Имя дома твоего (с иллюстрациями) - Лев Успенский
Шрифт:
Интервал:
Закладка:
В русском языке имеются два подходящих слова: «бег» и «тяжкий»: как бы связать их с «Бектяшка»? И вот слагается та самая сказка, которая, как известно, «скоро сказывается».
«Забрели как-то в наше береговое село волжские бурлаки, озорники, пьяницы и буяны. Ну, деды наши терпели-терпели ихнее безобразие, а потом терпение лопнуло, и взялись мужики за дреколье...»

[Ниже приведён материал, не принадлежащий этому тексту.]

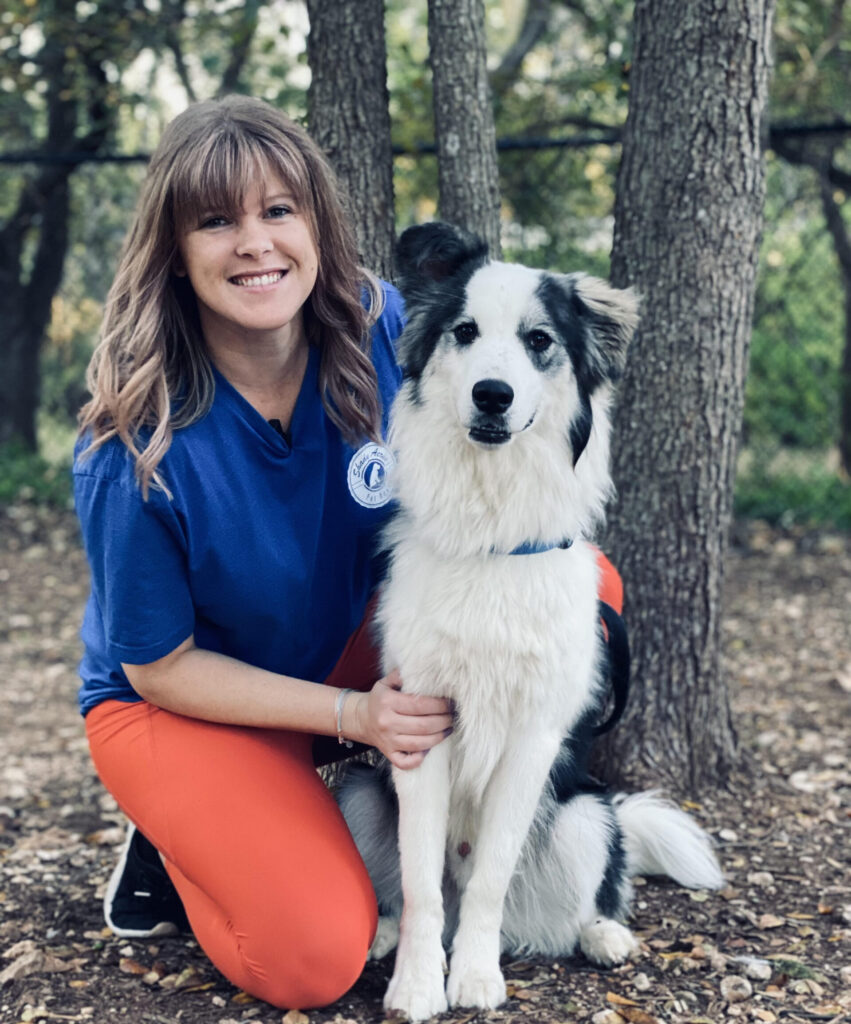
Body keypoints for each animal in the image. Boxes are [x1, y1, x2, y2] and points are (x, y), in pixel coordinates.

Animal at [335, 222, 720, 1015]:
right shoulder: (417, 724)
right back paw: (387, 937)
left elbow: (487, 879)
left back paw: (601, 935)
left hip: (583, 813)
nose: (493, 394)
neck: (492, 531)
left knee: (588, 887)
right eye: (465, 332)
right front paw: (417, 984)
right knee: (407, 894)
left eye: (539, 340)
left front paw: (475, 978)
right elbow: (422, 886)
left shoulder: (533, 736)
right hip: (358, 790)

Изгнанные бесчинники мчались прочь в смертном страхе, не смея обернуться на полном ходу и восклицая от времени до времени то, чего ни один спасающийся бегством никогда не воскликнет: «Ох, бег тяжкий!» А селяне, навек запомнив это, самое, очевидно, знаменательное в истории их родного дома, происшествие, окрестили свое село Бектшка...

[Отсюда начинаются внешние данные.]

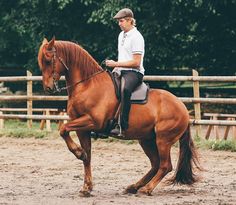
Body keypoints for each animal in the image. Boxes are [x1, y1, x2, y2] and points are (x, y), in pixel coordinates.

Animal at [37, 37, 200, 196]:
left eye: (48, 60)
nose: (48, 88)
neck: (87, 85)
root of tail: (182, 108)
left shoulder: (92, 122)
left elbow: (63, 129)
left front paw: (78, 152)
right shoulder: (81, 128)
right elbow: (87, 155)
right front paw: (86, 186)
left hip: (163, 140)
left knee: (165, 166)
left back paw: (147, 189)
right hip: (146, 140)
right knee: (155, 164)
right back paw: (134, 186)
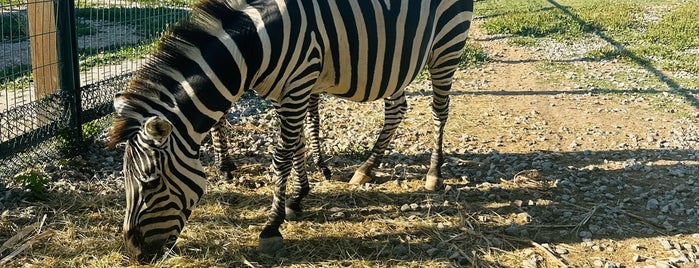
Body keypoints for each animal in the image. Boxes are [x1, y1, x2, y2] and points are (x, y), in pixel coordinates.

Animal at [106, 0, 474, 262]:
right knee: (397, 109)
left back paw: (433, 175)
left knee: (440, 111)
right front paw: (298, 198)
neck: (254, 46)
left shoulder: (298, 84)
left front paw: (272, 226)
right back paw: (367, 170)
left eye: (151, 184)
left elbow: (281, 156)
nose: (134, 254)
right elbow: (296, 145)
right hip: (395, 63)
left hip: (447, 45)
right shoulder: (284, 92)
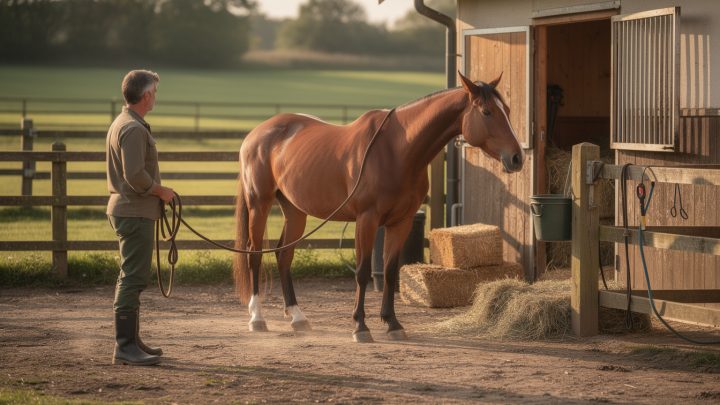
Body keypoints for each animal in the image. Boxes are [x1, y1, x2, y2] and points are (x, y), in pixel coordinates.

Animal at [233, 71, 524, 343]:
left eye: (508, 111)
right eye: (486, 112)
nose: (517, 158)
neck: (397, 150)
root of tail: (255, 135)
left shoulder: (401, 222)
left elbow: (391, 271)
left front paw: (392, 323)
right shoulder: (367, 219)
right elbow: (362, 272)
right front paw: (360, 326)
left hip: (295, 211)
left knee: (284, 255)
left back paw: (297, 317)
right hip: (259, 203)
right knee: (254, 254)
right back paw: (257, 318)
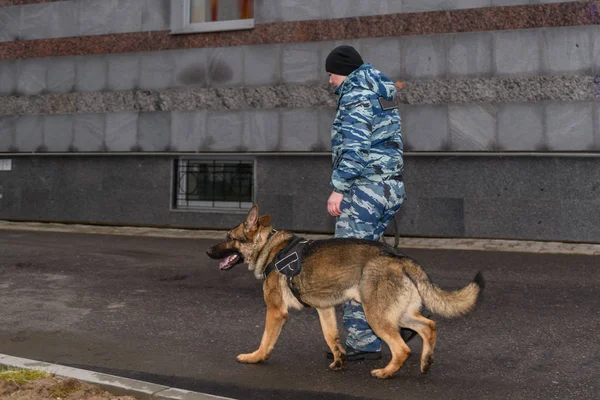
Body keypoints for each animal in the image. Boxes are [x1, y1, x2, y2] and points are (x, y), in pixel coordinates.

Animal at [206, 205, 482, 380]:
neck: (270, 248)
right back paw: (425, 362)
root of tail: (399, 257)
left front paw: (255, 357)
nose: (208, 251)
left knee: (403, 348)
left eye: (229, 237)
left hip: (376, 316)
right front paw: (339, 360)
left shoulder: (276, 312)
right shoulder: (324, 309)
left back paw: (386, 372)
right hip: (397, 314)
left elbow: (266, 340)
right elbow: (331, 337)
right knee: (429, 326)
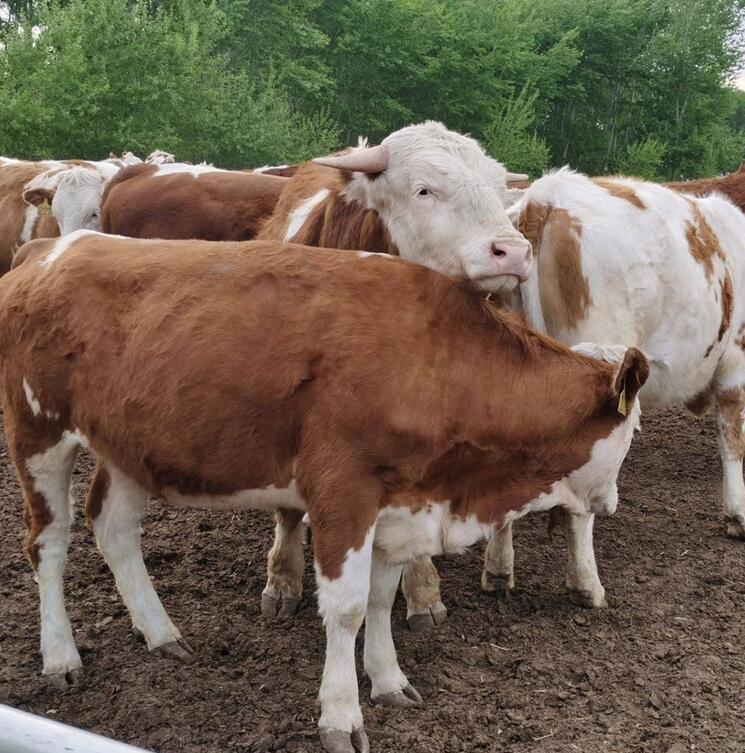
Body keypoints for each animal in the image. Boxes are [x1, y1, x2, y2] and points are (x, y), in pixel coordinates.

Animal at [0, 231, 644, 752]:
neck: (436, 359)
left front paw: (389, 681)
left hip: (129, 444)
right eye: (634, 427)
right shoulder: (343, 491)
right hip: (39, 432)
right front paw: (341, 716)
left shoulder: (401, 502)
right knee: (48, 544)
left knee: (114, 529)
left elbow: (381, 600)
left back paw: (162, 635)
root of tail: (52, 248)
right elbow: (347, 608)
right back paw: (60, 656)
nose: (612, 502)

Склонность человека так произвольно «этимологизировать» названия мест живет в его душе с древнейших времен. Ведь даже библейская легенда о пророке Ионе, проглоченном китом и затем вернувшемся благополучно обратно, основана на такой именно «народной этимологии» имени ассирийской столицы Ниневии. Иона, видный иудей, был захвачен в плен и отвезен в Ниневию. Это название было связано с ас-{292}сирийским «нуну» — «рыба»; даже в надписях слово «Ниневия» изображалось иероглифом, означавшим рыбу. Великолепно: значит, Иона и был проглочен рыбой! Но внутри какой же рыбы человек может некоторое время пребывать, а затем выбраться на поверхность? Разве что внутри кита (в те времена «чудо-юдо рыба-кит» признавался именно рыбой)... Основа для вымысла налицо, и вот века и века люди благоговейно читали о том, как «бе Иона во чреве китовом три дня и три нощи...» А Иона какой-то срок прожил в плену в Ассирии, в Ниневии, и только!

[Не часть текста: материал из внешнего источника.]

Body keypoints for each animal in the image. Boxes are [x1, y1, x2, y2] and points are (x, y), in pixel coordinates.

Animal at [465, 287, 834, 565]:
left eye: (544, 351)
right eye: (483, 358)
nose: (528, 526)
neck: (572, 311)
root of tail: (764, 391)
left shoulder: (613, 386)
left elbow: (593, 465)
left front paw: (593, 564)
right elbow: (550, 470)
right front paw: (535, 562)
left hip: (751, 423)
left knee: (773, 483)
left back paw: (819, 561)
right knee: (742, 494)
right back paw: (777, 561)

Так было во времена библейские, так бывает и в наши дни. Соблазняют подобные фокусы с названиями мест даже поэтов. Я с удовольствием приведу вам, так сказать, «под занавес» этой главки, забавную пародию Бронислава Кежуна на стихи С. Маркова; пародия, помимо желания ее автора, имеет не только литературный, но и чисто топонимический смысл и интерес.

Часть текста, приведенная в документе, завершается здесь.